The Scalasca performance toolset architecture
By M. Geimer, F. Wolf, B.J.N. Wylie, E. Ábrahám, D. Becker, B. Mohr.
Published in Concurrency and Computation: Practice and Experience, 22(6):702-719, April 2010.
To evaluate the behavior of parallel programs, Scalasca takes performance measurements at runtime to be analyzed postmortem (i.e., after program termination). The user of Scalasca can choose between two different analysis modes:
- Performance overview on the call-path level via runtime summarization (aka profiling)
- In-depth study of application behavior via event tracing
Browsing the performance behavior using the Scalasca report explorer.

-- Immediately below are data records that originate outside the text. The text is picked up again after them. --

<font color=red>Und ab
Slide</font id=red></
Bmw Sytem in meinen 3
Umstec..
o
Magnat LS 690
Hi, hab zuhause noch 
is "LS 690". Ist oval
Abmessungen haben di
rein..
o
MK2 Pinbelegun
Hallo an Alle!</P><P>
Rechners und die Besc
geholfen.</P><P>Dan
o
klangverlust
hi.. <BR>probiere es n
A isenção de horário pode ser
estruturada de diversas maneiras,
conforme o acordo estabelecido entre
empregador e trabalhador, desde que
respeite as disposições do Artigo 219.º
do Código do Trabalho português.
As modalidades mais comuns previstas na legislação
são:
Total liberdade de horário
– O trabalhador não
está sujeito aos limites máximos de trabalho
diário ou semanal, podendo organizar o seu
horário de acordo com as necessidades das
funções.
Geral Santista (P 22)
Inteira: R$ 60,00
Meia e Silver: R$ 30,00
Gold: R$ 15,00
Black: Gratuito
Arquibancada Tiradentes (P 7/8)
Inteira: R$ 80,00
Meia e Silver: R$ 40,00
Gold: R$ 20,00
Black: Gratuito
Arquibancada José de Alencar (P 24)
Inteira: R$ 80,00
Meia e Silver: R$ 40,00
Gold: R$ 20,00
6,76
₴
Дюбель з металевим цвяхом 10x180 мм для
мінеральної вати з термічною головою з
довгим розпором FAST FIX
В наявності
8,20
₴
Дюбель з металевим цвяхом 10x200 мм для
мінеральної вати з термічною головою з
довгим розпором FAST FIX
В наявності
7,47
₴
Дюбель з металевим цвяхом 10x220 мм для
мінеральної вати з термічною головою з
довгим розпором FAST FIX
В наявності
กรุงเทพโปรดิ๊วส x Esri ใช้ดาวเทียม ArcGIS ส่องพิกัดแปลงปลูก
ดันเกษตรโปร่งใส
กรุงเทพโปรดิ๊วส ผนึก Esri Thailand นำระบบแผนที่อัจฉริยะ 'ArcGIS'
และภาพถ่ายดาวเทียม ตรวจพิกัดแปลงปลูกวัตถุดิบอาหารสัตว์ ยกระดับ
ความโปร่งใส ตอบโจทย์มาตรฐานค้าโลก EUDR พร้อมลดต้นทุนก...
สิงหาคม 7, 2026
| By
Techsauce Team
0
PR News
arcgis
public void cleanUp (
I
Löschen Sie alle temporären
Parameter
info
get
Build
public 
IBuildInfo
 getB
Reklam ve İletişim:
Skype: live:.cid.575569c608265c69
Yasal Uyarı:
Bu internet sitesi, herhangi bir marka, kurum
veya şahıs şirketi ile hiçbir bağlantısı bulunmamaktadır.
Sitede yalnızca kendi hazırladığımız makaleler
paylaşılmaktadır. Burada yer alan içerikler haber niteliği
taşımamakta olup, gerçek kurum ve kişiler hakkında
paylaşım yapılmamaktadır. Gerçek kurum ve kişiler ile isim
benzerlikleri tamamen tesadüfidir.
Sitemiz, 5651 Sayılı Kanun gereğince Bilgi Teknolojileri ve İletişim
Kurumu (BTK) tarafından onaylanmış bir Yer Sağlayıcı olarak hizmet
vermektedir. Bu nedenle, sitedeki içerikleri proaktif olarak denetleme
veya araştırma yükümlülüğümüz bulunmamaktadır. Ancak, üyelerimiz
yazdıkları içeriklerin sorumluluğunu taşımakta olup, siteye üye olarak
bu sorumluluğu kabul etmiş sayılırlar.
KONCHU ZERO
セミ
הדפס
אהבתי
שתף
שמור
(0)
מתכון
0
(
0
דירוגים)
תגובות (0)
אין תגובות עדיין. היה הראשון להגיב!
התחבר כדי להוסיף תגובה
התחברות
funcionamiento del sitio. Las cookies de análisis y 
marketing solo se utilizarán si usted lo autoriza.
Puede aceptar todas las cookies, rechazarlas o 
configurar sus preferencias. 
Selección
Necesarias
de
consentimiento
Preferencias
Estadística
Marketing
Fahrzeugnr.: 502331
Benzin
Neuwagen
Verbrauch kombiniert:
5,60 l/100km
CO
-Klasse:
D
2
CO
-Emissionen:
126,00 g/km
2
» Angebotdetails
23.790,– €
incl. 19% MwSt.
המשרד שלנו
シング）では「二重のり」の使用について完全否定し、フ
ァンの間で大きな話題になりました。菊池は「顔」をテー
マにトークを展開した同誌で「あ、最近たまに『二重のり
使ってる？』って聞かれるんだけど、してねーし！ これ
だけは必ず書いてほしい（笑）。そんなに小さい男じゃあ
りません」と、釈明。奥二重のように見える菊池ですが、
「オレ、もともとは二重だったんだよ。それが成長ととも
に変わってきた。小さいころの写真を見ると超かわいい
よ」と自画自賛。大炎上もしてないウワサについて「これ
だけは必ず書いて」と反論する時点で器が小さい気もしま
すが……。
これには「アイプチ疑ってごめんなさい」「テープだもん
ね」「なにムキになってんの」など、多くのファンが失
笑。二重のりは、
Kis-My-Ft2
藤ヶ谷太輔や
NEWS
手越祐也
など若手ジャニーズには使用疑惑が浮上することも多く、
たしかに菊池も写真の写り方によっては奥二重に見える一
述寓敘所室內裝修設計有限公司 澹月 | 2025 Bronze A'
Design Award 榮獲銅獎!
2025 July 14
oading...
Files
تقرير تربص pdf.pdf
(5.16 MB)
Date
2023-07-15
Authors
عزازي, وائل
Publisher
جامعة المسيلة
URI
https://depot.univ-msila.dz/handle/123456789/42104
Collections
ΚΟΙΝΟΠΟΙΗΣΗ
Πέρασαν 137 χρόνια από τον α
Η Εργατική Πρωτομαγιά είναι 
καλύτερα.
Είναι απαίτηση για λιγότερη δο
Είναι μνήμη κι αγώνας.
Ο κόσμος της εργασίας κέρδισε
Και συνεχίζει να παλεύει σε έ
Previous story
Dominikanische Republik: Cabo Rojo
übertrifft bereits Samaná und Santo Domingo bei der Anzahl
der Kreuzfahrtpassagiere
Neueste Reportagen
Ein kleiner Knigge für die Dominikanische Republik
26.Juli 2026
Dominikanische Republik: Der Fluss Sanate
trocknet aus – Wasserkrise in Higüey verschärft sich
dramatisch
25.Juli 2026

In profiling mode, Scalasca generates aggregate performance metrics for individual function call paths, which are useful to identify the most resource-intensive parts of the program and to analyze process-local metrics such as those derived from hardware counters. In tracing mode, Scalasca goes one step further and records individual performance-relevant events, allowing the automatic identification of call paths that exhibit wait states. In both cases, the resulting reports can be interactively explored in a graphical browser (see figure above).
As an alternative, the resulting traces can be visualized in a third-party time-line browser such as Vampir to study the detailed interactions among different processes or threads. While providing more behavioral detail, traces also consume significantly more storage space and therefore have to be generated with care.